While I originally created this template for local development, it's robust enough to be used in basic Laravel application deployments. The biggest recommendation would be to ensure that HTTPS is enabled by making additions to the nginx/default.conf file and utilizing something like Let's Encrypt to produce an SSL certificate.

Compiling Assets

This configuration should be able to compile assets with both laravel mix and vite. In order to get started, you first need to add --host after the end of your relevant dev command in package.json. So for example, with a Laravel project using Vite, you should see:

"scripts": {
  "dev": "vite --host",
  "build": "vite build"

Then, run the following commands to install your dependencies and start the dev server:

  • docker-compose run --rm npm install
  • docker-compose run --rm --service-ports npm run dev

After that, you should be able to use @vite directives to enable hot-module reloading on your local Laravel application.

Want to build for production?
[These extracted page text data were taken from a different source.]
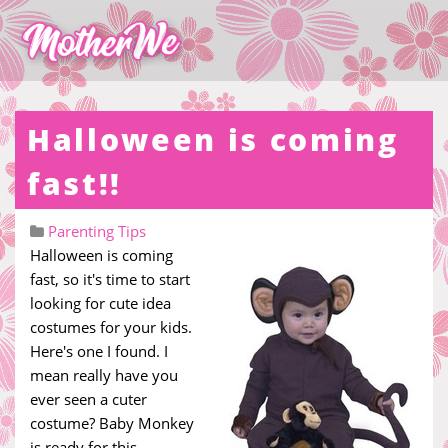
Halloween is coming
fast!!
Parenting Tips
Halloween is coming
fast, so it's time to start
looking for cute idea
costumes for your kids.
Here's one I found. I
mean really have you
ever seen a cuter
costume? Baby Monkey
is ready for this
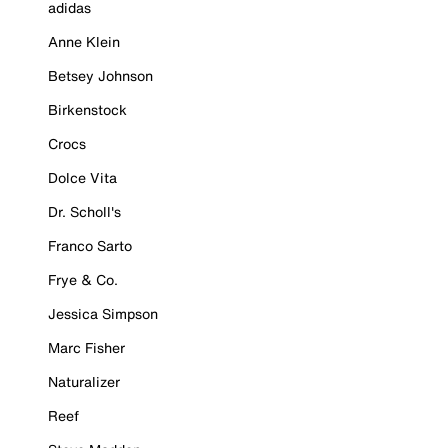
adidas
Anne Klein
Betsey Johnson
Birkenstock
Crocs
Dolce Vita
Dr. Scholl's
Franco Sarto
Frye & Co.
Jessica Simpson
Marc Fisher
Naturalizer
Reef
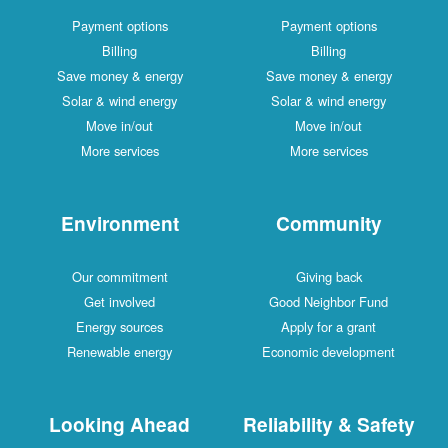
Payment options
Payme
Billing
Save money & energy
Save mo
Solar & wind energy
Solar 
Move in/out
Mo
More services
Mor
Environment
Com
Our commitment
Gi
Get involved
Good N
Energy sources
Apply
Renewable energy
Economi
Looking Ahead
Reliabil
Simply run docker-compose run --rm npm run build.


The current version of Laravel (9 as of today) uses MailHog as the default application for testing email sending and general SMTP work during local development. Using the provided Docker Hub image, getting an instance set up and ready is simple and straight-forward. The service is included in the docker-compose.yml file, and spins up alongside the webserver and database services.

To see the dashboard and view any emails coming through the system, visit localhost:8025 after running docker-compose up -d site.